With individuals and brands producing an overwhelming amount of social content, sometimes it can seem like there are two warring camps (brands v. consumers) facing off on a battlefield of social content. In this battle for hearts and minds, the generals in the marketing business are observing their brand troops in the field from their position on the hill, using their hefty war chests to build creative, engaging social media content for consumers to experience.
And consumers are taking what brands are bombarding them with, and using it in innovative ways and creating their own content in the melee. The armaments are the same for both camps (blogs, tweets, videos) but the brands have the big bucks to manipulate the “free” tools in powerful ways that the consumers can’t match.
Entering into this big battlefield are a new kind of soldier of fortune (the vendor), who, like German Hessians, are hired by brands to help line up the flank of attack on consumers in a more orderly marching pattern. These vendors are taking all the social platforms consumers use and organizing them in one place for the brand to make sense of the social content they are both receiving and pushing out. They promise scalability of attack, measurement of success, and a turnkey solution that slices across all social platforms like a bayonet through butter.
Take one such vendor, thisMoment. They’ve aggregated the social graph of people who are engaging with the Kia Soul car so, when you visit the Kia Soul YouTube channel, thanks to thisMoment you will see tweets on that YouTube channel about the brand. And, when you visit the Kia Soul Facebook page you can see the tweets, watch the videos on YouTube of the hamsters driving cars, etc. On their backend, supported by Google, you can see how consumers are engaging with the brand across platforms. Who doesn’t love dancing hamsters. Nice job brand marketers!
Putting all social footprints together in one place for consumers isn’t really that new. I’ve blogged about it before as Mirror Marketing. But, there are a lot of new vendors emerging to enable marketers to control all the social streams from one interface, push content across social platforms, and be a turnkey workflow and measurement tool to get content to consumers. Awareness is one of the companies doing it. They want to enable companies to be gatekeepers of who is using the social channels for a brand, ID the most influential consumers, and build a social graph of the users so you know how they’re receiving what you’re selling. Unfortunately, their pricing model is such that they’re probably only appealing to some of the biggest brands.

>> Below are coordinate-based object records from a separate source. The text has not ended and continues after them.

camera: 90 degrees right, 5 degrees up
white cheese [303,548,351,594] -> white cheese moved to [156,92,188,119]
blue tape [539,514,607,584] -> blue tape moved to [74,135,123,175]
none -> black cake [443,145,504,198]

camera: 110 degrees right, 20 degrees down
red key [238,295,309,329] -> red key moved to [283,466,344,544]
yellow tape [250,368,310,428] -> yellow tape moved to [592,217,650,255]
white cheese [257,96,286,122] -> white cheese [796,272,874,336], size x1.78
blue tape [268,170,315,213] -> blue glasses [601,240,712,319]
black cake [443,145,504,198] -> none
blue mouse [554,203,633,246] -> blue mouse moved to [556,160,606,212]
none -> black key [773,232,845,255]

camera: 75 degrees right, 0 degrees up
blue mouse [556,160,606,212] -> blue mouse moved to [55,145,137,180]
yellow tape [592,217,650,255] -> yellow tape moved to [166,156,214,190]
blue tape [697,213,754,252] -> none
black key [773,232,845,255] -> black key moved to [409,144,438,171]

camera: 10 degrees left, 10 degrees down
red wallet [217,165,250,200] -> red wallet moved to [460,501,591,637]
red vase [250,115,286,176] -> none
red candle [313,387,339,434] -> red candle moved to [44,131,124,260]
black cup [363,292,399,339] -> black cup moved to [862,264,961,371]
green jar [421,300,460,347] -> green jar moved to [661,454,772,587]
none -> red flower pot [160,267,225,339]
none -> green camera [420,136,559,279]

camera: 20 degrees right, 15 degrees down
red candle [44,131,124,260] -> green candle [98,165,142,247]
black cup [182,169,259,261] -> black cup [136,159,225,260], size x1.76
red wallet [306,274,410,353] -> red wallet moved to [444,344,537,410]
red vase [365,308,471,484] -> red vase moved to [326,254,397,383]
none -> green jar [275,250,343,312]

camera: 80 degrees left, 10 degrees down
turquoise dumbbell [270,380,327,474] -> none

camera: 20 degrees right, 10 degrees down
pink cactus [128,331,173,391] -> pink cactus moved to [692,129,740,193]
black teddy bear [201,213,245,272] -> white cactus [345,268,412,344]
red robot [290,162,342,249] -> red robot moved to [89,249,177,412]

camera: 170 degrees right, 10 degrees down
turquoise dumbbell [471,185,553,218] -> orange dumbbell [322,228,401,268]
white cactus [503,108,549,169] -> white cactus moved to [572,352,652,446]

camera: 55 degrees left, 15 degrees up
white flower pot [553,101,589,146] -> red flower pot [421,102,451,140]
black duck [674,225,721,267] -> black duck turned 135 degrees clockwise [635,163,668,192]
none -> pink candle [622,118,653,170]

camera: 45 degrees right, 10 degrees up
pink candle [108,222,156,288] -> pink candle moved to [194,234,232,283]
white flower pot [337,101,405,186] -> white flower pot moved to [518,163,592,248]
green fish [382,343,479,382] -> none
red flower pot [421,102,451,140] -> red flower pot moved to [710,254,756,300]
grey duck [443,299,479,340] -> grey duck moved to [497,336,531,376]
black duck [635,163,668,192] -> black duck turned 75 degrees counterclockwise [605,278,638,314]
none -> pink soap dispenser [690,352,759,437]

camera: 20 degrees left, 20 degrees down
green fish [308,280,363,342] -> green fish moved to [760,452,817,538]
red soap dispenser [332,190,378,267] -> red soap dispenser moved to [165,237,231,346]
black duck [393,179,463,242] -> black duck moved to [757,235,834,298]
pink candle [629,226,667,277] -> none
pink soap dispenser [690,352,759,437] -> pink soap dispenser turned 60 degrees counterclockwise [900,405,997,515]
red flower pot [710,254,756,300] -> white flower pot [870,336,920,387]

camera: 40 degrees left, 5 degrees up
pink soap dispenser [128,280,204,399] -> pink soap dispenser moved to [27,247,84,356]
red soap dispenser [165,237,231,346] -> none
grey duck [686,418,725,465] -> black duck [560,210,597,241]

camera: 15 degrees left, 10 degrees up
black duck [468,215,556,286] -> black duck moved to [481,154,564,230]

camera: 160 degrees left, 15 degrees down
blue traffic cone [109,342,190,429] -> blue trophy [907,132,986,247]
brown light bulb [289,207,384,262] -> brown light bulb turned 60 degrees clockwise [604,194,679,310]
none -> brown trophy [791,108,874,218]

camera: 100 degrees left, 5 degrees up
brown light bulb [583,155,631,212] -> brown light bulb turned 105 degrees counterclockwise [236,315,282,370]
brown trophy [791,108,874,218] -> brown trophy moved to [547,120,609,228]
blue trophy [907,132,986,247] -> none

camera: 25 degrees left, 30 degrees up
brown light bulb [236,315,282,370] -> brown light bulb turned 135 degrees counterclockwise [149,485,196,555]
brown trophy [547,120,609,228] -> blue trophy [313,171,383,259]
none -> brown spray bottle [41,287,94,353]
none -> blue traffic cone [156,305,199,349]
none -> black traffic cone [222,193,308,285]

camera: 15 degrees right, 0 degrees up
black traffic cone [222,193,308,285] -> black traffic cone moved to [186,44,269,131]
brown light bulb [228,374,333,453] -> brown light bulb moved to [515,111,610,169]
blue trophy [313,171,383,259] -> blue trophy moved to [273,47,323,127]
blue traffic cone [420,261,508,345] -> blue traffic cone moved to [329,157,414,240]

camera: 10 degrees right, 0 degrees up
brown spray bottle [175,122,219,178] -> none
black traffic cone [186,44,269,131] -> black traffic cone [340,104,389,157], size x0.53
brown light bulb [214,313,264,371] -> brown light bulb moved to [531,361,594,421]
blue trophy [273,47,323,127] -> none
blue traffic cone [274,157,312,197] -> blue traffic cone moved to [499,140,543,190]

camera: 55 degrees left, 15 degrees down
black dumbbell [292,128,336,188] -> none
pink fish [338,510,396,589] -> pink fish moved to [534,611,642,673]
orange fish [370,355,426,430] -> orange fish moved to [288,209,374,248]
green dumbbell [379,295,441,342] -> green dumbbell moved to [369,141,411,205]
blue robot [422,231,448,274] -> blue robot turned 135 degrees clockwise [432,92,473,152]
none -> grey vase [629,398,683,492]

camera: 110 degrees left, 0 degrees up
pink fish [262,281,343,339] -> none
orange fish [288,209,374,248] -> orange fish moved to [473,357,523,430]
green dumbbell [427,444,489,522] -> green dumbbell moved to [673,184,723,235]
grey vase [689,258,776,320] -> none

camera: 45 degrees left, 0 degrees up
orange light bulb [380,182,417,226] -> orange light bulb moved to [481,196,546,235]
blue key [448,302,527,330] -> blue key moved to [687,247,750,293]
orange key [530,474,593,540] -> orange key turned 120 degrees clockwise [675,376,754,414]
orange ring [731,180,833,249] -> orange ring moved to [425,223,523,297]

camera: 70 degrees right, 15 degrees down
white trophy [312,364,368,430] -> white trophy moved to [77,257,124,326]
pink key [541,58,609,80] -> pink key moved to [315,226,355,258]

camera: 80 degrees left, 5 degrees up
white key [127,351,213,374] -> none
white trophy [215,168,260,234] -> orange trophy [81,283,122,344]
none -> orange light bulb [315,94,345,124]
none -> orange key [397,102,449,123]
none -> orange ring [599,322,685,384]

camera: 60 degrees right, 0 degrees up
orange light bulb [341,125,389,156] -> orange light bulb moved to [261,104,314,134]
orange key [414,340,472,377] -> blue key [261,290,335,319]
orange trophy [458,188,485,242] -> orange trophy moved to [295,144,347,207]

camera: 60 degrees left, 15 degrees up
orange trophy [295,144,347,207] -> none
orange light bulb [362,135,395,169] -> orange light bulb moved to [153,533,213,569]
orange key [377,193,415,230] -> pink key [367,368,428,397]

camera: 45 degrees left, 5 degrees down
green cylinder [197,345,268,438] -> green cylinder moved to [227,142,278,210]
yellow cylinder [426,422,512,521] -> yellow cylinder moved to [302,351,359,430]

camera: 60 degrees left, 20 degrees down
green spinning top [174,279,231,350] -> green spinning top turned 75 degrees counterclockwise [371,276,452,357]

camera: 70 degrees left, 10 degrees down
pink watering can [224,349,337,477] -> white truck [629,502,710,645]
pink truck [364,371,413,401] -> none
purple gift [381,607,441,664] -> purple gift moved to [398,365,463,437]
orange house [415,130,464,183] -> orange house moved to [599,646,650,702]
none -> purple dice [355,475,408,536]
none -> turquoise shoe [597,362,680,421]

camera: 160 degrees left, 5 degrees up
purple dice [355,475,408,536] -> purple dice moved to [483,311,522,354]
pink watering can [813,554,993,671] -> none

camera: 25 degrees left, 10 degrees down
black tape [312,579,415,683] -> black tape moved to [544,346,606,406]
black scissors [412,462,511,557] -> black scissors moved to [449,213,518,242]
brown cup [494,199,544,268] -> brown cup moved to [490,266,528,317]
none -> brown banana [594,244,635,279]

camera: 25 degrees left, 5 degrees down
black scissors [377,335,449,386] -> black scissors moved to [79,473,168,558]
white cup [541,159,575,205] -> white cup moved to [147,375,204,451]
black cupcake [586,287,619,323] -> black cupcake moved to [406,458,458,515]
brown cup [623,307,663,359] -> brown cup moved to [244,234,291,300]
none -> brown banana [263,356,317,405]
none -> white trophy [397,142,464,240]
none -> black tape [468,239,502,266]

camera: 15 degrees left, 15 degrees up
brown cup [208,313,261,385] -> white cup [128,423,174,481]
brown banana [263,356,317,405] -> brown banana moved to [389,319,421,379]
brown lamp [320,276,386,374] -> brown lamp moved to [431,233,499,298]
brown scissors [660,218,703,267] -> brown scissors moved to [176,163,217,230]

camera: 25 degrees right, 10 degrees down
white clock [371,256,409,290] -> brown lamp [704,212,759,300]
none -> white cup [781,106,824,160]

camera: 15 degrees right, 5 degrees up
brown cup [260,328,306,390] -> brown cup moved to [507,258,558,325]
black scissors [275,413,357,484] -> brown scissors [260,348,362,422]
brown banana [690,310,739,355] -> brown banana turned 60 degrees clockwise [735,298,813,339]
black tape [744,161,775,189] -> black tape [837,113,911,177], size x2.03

Another is JitterJam. Unlike Awareness, JitterJam adds the social activities of consumers to their mobile, and email contact with a company, essentially creating an entire social profile of an individual with their tool. Who is the person posting most on the Facebook wall, how often does she tweet to your brand, and has she emailed about that new offer? JitterJam measures all this, is a distribution hub for sending content, and they’re used by BBDO and AKQA.
I was impressed by their demo as a CRM system that profiles all the individuals that touch a brand, and measures their clicks to sites, and measures sell through, and I think that they’re on the right path. They will even build a tab in Facebook that enables consumers to select how they wish for brands to reach them, so you don’t have to blast to everyone when you can target them how they want to be reached. Check out this Connect tab.
As brands increasingly require social agencies to prove the ROI of social, these vendor tools that put a dam on your social streams will become more important. But they will never stem the tide of content as the battle rages – they will only help the generals on the hill perform more tactical maneuvers that bring the combatants to their side.